The map in (D) shows a hybrid of parts of both hypotheses. Date estimates for the start of divergence within each main clade are given in years before present. Language labels on the hypothesis maps reflect recent end points, not necessarily earlier movements. ***RESEARCH ARTICLE***

The early Bronze Age predates the spread of "steppe" ancestry, supporting the idea that the Indo-European homeland was located south of the Caucasus. From here, early migrations split Proto-Indo-European into multiple branches. Indo-Iranic emerged as a distinct branch during these early phases of Indo-European divergence, contradicting the Steppe hypothesis, which assumes Indo-Iranic spread via the Steppe and Central Asia.

Another branch reached the steppe directly to the north, establishing the steppe as a secondary homeland for subsequent expansions into Europe and north-central Asia. The specific route of Indo-Iranic's eastward spread remains unclear.

Incorporating insights from ancient DNA research, the hybrid hypothesis suggests a South Caucasus homeland for Indo-European. This idea aligns with observations that Indo-European languages spread concurrently with past population expansions. It's noteworthy that the Anatolian branch did not originate in the steppe.

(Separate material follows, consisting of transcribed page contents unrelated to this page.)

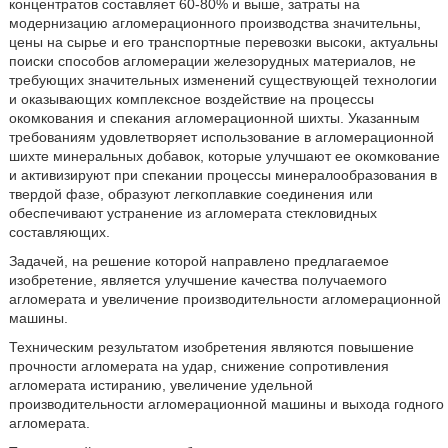
концентратов составляет 60-80% и выше, затраты на
модернизацию агломерационного производства значительны,
цены на сырье и его транспортные перевозки высоки, актуальны
поиски способов агломерации железорудных материалов, не
требующих значительных изменений существующей технологии
и оказывающих комплексное воздействие на процессы
окомкования и спекания агломерационной шихты. Указанным
требованиям удовлетворяет использование в агломерационной
шихте минеральных добавок, которые улучшают ее окомкование
и активизируют при спекании процессы минералообразования в
твердой фазе, образуют легкоплавкие соединения или
обеспечивают устранение из агломерата стекловидных
составляющих.
Задачей, на решение которой направлено предлагаемое
изобретение, является улучшение качества получаемого
агломерата и увеличение производительности агломерационной
машины.
Техническим результатом изобретения являются повышение
прочности агломерата на удар, снижение сопротивления
агломерата истиранию, увеличение удельной
производительности агломерационной машины и выхода годного
агломерата.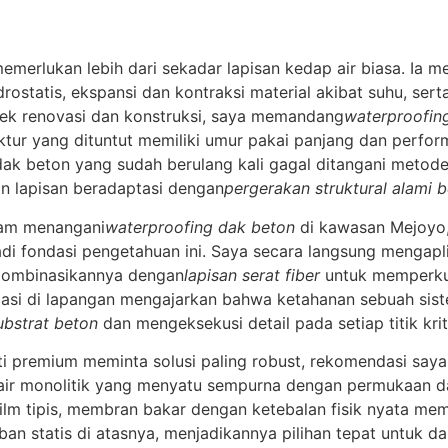
erlukan lebih dari sekadar lapisan kedap air biasa. Ia 
tatis, ekspansi dan kontraksi material akibat suhu, sert
ek renovasi dan konstruksi, saya memandang
waterproofin
tur yang dituntut memiliki umur pakai panjang dan performa
k beton yang sudah berulang kali gagal ditangani metode 
n lapisan beradaptasi dengan
pergerakan struktural alami 
lam menangani
waterproofing dak beton
di kawasan Mejoyo,
adi fondasi pengetahuan ini. Saya secara langsung mengapli
ngombinasikannya dengan
lapisan serat fiber
untuk memperkua
dasi di lapangan mengajarkan bahwa ketahanan sebuah sis
bstrat beton
dan mengeksekusi detail pada setiap titik krit
rti premium meminta solusi paling robust, rekomendasi say
p air monolitik yang menyatu sempurna dengan permukaan 
lm tipis, membran bakar dengan ketebalan fisik nyata mem
beban statis di atasnya, menjadikannya pilihan tepat untuk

The origin of other branches remains an open question. While some branches show limited genetic impact from past population expansions, a hybrid of the farming and Steppe hypotheses might best account for the enigmatic spread and evolution of the Indo-European language family.

Beyond the Hypotheses

The hybrid hypothesis reconciles the Steppe and farming hypotheses, yet it does not provide a definitive answer to Indo-European origins. The findings by Heggarty et al. underline that the question of the origin of other branches remains, with some branches showing limited genetic impact from past population expansions.

The extensive data collected in the IE-CoR database, combined with improved data collection and coding methods, offer a robust platform for further research. In addition, the use of Bayesian inference for root age estimation and models such as the Covarion model and the uncorrelated relaxed clock as substitution models present a new methodological approach.

Despite the advances, the enigma of the Indo-European languages persists. As the study continues, the hybrid hypothesis provides a unique lens through which to view the complex history of the Indo-European language family. As Heggarty and colleagues highlight, the resolution to the Indo-European enigma lies not in a single theory but rather in a hybrid of the farming and Steppe hypotheses, providing a nuanced understanding of the past that aligns with the complexity of human history itself.